Cuántas veces vivimos la vida de los demás, no la nuestra propia. Estamos demasiado pendientes de lo que hace el resto en lugar de sentir qué queremos hacer nosotros. Pendientes de lo que necesitan de nosotros, de sus proyectos, sus organizaciones, sus necesidades en lugar de pararnos y ver si realmente queremos estar allí, si queremos involucrarnos, si queremos participar. Las respuestas a menudo son automáticas: porque es mi hij@ y él/ella no puede, porque tengo miedo a quedarme solo, porque tengo que contribuir a la casa, porque es mi deber como padre/madre, porque soy el/la cabeza de familia….

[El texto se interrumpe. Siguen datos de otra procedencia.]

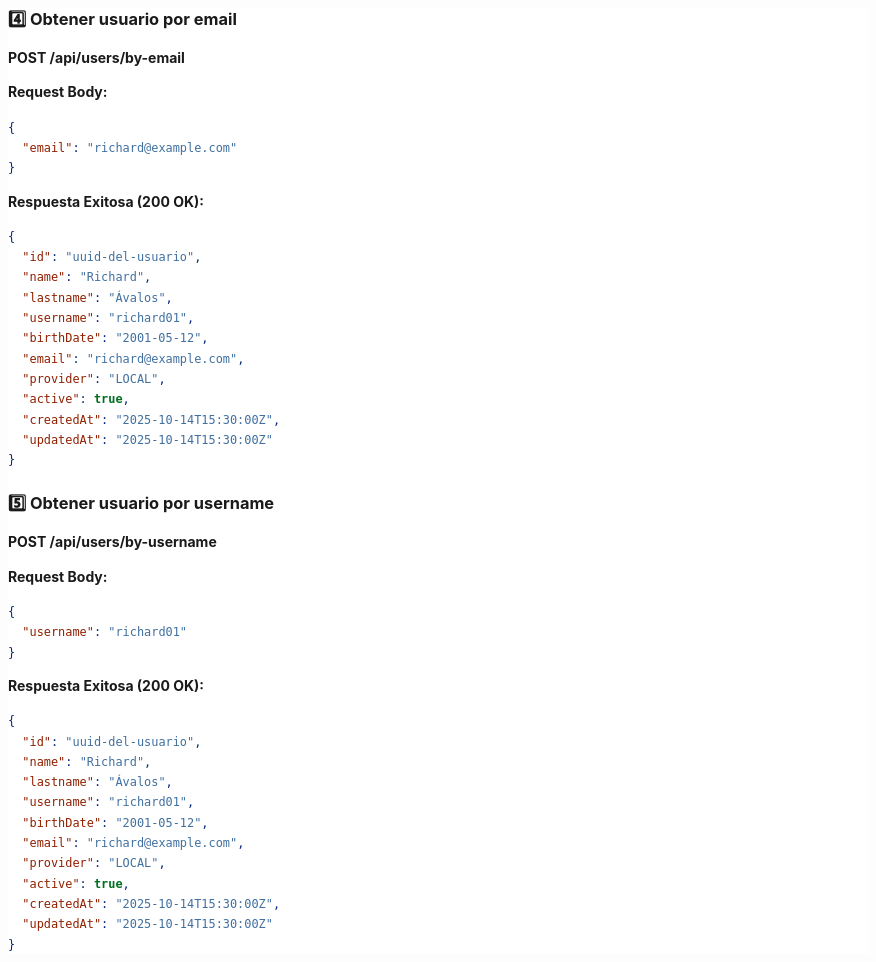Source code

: ### 4️⃣ Obtener usuario por email

**POST /api/users/by-email**

**Request Body:**

```json
{
  "email": "richard@example.com"
}
```

**Respuesta Exitosa (200 OK):**

```json
{
  "id": "uuid-del-usuario",
  "name": "Richard",
  "lastname": "Ávalos",
  "username": "richard01",
  "birthDate": "2001-05-12",
  "email": "richard@example.com",
  "provider": "LOCAL",
  "active": true,
  "createdAt": "2025-10-14T15:30:00Z",
  "updatedAt": "2025-10-14T15:30:00Z"
}
```

### 5️⃣ Obtener usuario por username

**POST /api/users/by-username**

**Request Body:**

```json
{
  "username": "richard01"
}
```

**Respuesta Exitosa (200 OK):**

```json
{
  "id": "uuid-del-usuario",
  "name": "Richard",
  "lastname": "Ávalos",
  "username": "richard01",
  "birthDate": "2001-05-12",
  "email": "richard@example.com",
  "provider": "LOCAL",
  "active": true,
  "createdAt": "2025-10-14T15:30:00Z",
  "updatedAt": "2025-10-14T15:30:00Z"
}
```
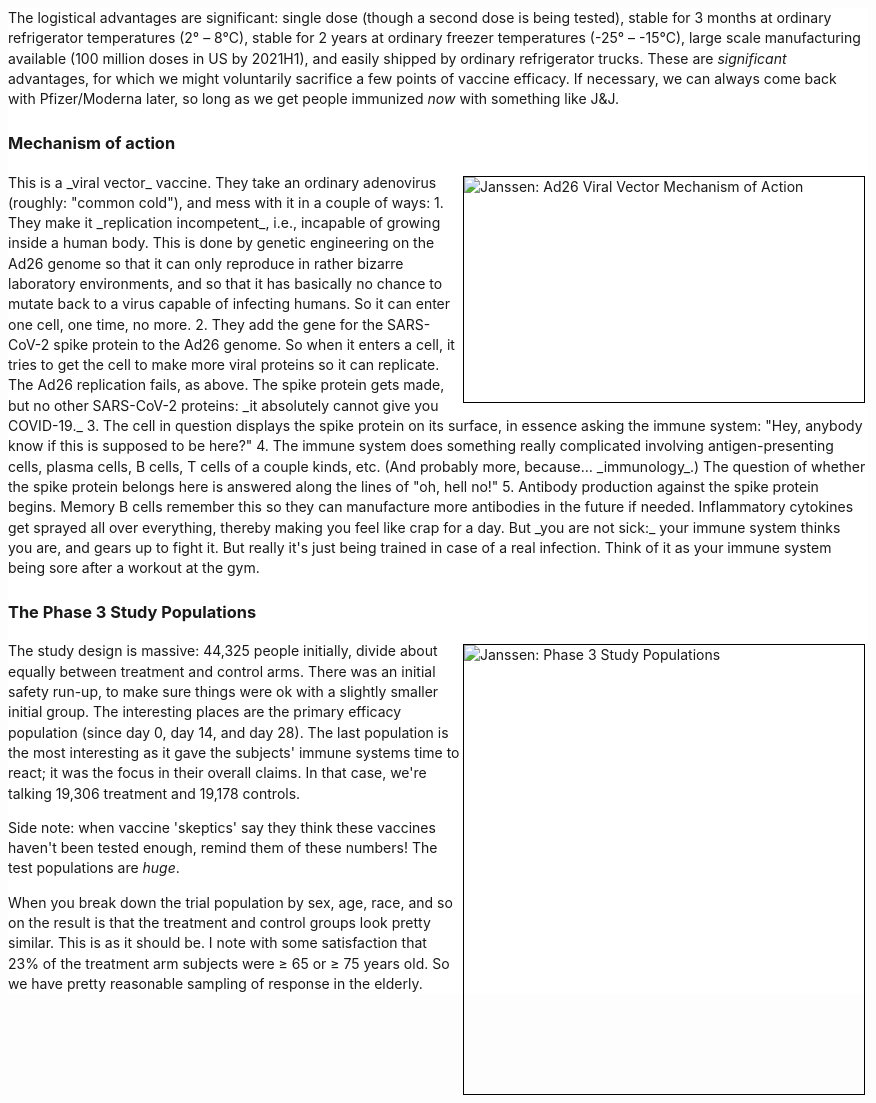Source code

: The logistical advantages are significant: single dose (though a second dose is being
tested), stable for 3 months at ordinary refrigerator temperatures (2&deg; &ndash; 8&deg;C), stable
for 2 years at ordinary freezer temperatures (-25&deg; &ndash; -15&deg;C), large scale
manufacturing available (100 million doses in US by 2021H1), and easily shipped by ordinary
refrigerator trucks.  These are _significant_ advantages, for which we might voluntarily
sacrifice a few points of vaccine efficacy.  If necessary, we can always come back with
Pfizer/Moderna later, so long as we get people immunized _now_ with something like
J&amp;J.  


### Mechanism of action  

<img src="{{ site.baseurl }}/images/2021-02-26-jnj-vaccine-vrbpac-review-janssen-2.jpg" width="400" height="225" alt="Janssen: Ad26 Viral Vector Mechanism of Action" title="Janssen: Ad26 Viral Vector Mechanism of Action" style="float: right; margin: 3px 3px 3px 3px; border: 1px solid #000000;"/>
This is a _viral vector_ vaccine.  They take an ordinary adenovirus (roughly: "common
cold"), and mess with it in a couple of ways:
1. They make it _replication incompetent_, i.e., incapable of growing inside a human
   body.  This is done by genetic engineering on the Ad26 genome so that it can only
   reproduce in rather bizarre laboratory environments, and so that it has basically no
   chance to mutate back to a virus capable of infecting humans.  So it can enter one
   cell, one time, no more.  
2. They add the gene for the SARS-CoV-2 spike protein to the Ad26 genome.  So when it
   enters a cell, it tries to get the cell to make more viral proteins so it can
   replicate.  The Ad26 replication fails, as above.  The spike protein gets made, but no
   other SARS-CoV-2 proteins: _it absolutely cannot give you COVID-19._
3. The cell in question displays the spike protein on its surface, in essence asking the
   immune system: "Hey, anybody know if this is supposed to be here?"  
4. The immune system does something really complicated involving antigen-presenting cells,
   plasma cells, B cells, T cells of a couple kinds, etc.  (And probably more,
   because&hellip; _immunology_.)  The question of whether the spike protein
   belongs here is answered along the lines of "oh, hell no!"  
5. Antibody production against the spike protein begins.  Memory B cells remember this so
   they can manufacture more antibodies in the future if needed.  Inflammatory cytokines
   get sprayed all over everything, thereby making you feel like crap for a day.
   But _you are not sick:_ your immune system thinks you are, and gears up to fight it.
   But really it's just being trained in case of a real infection.  Think of it as your
   immune system being sore after a workout at the gym.  
   

### The Phase 3 Study Populations  

<img src="{{ site.baseurl }}/images/2021-02-26-jnj-vaccine-vrbpac-review-janssen-3.jpg" width="400" height="449" alt="Janssen: Phase 3 Study Populations" title="Janssen: Phase 3 Study Populations" style="float: right; margin: 3px 3px 3px 3px; border: 1px solid #000000;"/>

The study design is massive: 44,325 people initially, divide about equally between
treatment and control arms.  There was an initial safety run-up, to make sure things were
ok with a slightly smaller initial group.  The interesting places are the primary efficacy
population (since day 0, day 14, and day 28).  The last population is the most interesting
as it gave the subjects' immune systems time to react; it was the focus in their overall
claims.  In that case, we're talking 19,306 treatment and 19,178 controls.  

Side note: when vaccine 'skeptics' say they think these vaccines haven't been tested
enough, remind them of these numbers!  The test populations are _huge_.  

When you break down the trial population by sex, age, race, and so on the result is that
the treatment and control groups look pretty similar.  This is as it should be.  I note
with some satisfaction that 23% of the treatment arm subjects were &ge; 65 or &ge; 75 years
old.  So we have pretty reasonable sampling of response in the elderly.  
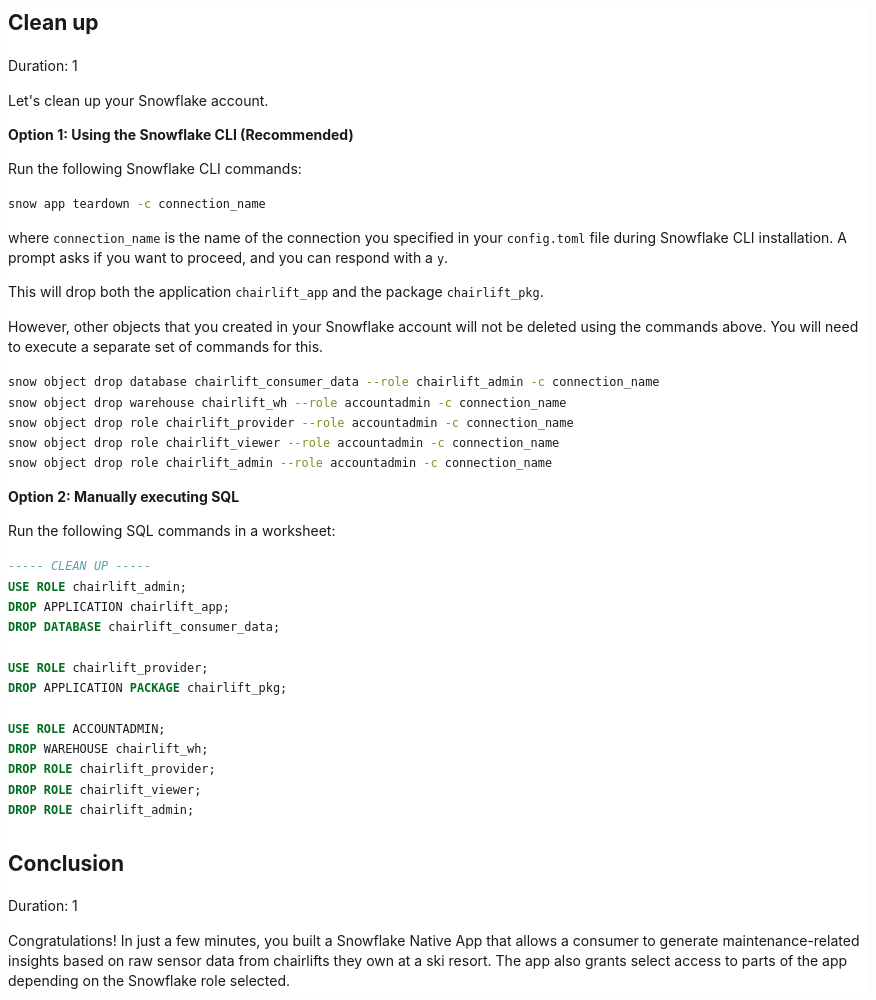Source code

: ## Clean up
Duration: 1

Let's clean up your Snowflake account. 

**Option 1: Using the Snowflake CLI (Recommended)**

Run the following Snowflake CLI commands:
```bash
snow app teardown -c connection_name
```
where `connection_name` is the name of the connection you specified in your `config.toml` file during Snowflake CLI installation. A prompt asks if you want to proceed, and you can respond with a `y`.

This will drop both the application `chairlift_app` and the package `chairlift_pkg`.

However, other objects that you created in your Snowflake account will not be deleted using the commands above. You will need to execute a separate set of commands for this.

```bash
snow object drop database chairlift_consumer_data --role chairlift_admin -c connection_name
snow object drop warehouse chairlift_wh --role accountadmin -c connection_name
snow object drop role chairlift_provider --role accountadmin -c connection_name
snow object drop role chairlift_viewer --role accountadmin -c connection_name
snow object drop role chairlift_admin --role accountadmin -c connection_name
```

**Option 2: Manually executing SQL**

Run the following SQL commands in a worksheet:

```sql
----- CLEAN UP -----
USE ROLE chairlift_admin;
DROP APPLICATION chairlift_app;
DROP DATABASE chairlift_consumer_data;

USE ROLE chairlift_provider;
DROP APPLICATION PACKAGE chairlift_pkg;

USE ROLE ACCOUNTADMIN;
DROP WAREHOUSE chairlift_wh;
DROP ROLE chairlift_provider;
DROP ROLE chairlift_viewer;
DROP ROLE chairlift_admin;
```



## Conclusion
Duration: 1

Congratulations! In just a few minutes, you built a Snowflake Native App that allows a consumer to generate maintenance-related insights based on raw sensor data from chairlifts they own at a ski resort. The app also grants select access to parts of the app depending on the Snowflake role selected.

Al final, al cabo del día puede que lleguemos a sentir una incomodidad, una desazón, un malestar en nuestro cuerpo, los más afortunados. Los que empiezan a estar en contacto con su sentir que les avisa que hay algo que no encaja, que no funciona bien con todas estas decisiones. Otros ni lo sienten, simplemente funcionan con el automático haciendo todo lo que se espera de ellos sin escucharse nunca, aunque es posible que a largo plazo esta negación de uno mismo pueda somatizarse en una enfermedad.
Vivir para los demás sin escucharse es un modo de vivir alienado, fuera de las raíces, de lo que nos nutre, nos activa y nos da energía, fuera de todo aquello que nos conecta con la vida, aunque sea algo tan sencillo como poder pasear un rato sin agobios, poder decidir no ir a una cena, tener la casa hecha unos zorros o ver tranquilo la serie que me gusta. Cuando nos habitamos en nuestro interior, cuando realmente nos sentimos, escuchamos y cuidamos podemos relacionarnos con los demás desde un equilibrio, que beneficia no solo a nosotros, sino también a los otros porque les enseña que se puede vivir sin involucrarse en todo ciegamente, se puede decir que no y no se acaba el mundo.